0.115L/22.4L/mol = 0.0051 moles H2 gas
0.0051 mol x 65g/mol = 0.33 grams
correct, at stp.
To find the mass of zinc needed to produce 115 mL of hydrogen gas, we first need to determine the number of moles of hydrogen gas using the ideal gas law equation: PV = nRT.
In this case, the temperature and pressure are at Standard Temperature and Pressure (STP). STP is defined as a temperature of 0 degrees Celsius or 273 Kelvin, and a pressure of 1 atm.
Since we have 115 mL of hydrogen gas, we need to convert it to liters by dividing by 1000:
115 mL / 1000 mL/L = 0.115 L
Next, we need to use the molar volume of a gas at STP, which is approximately 22.4 L/mol.
0.115 L / 22.4 L/mol = 0.0051 mol H2 gas
Now, to find the mass of zinc needed, we need to use the stoichiometric coefficients from the balanced chemical equation.

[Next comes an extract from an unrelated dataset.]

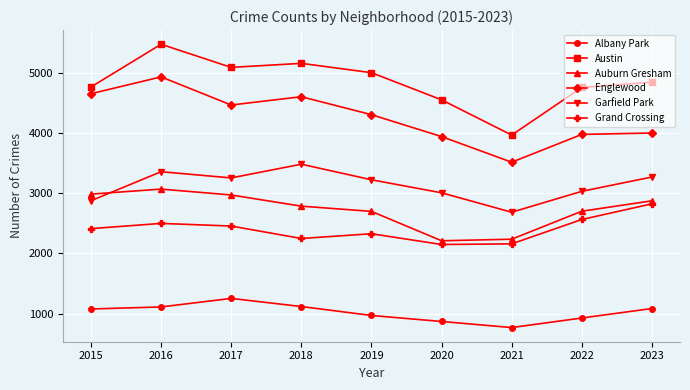

List the series in order of their peak value, lowest first.

Albany Park, Grand Crossing, Auburn Gresham, Garfield Park, Englewood, Austin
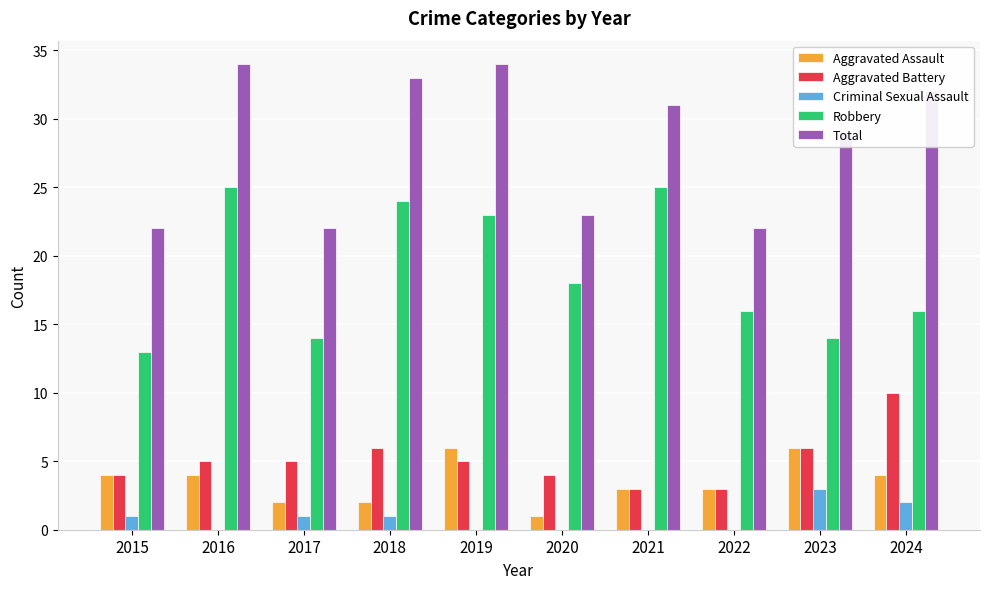

What are all the series names shown in the legend?

Aggravated Assault, Aggravated Battery, Criminal Sexual Assault, Robbery, Total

The ratio of moles of zinc to moles of hydrogen gas is 1:1. This means that for every 1 mole of hydrogen gas produced, 1 mole of zinc is consumed.
Therefore, the mass of zinc needed is equal to the molar mass of zinc multiplied by the number of moles of zinc:
0.0051 mol x 65 g/mol = 0.33 grams
So, you would need approximately 0.33 grams of zinc to produce 115 mL of hydrogen gas at STP.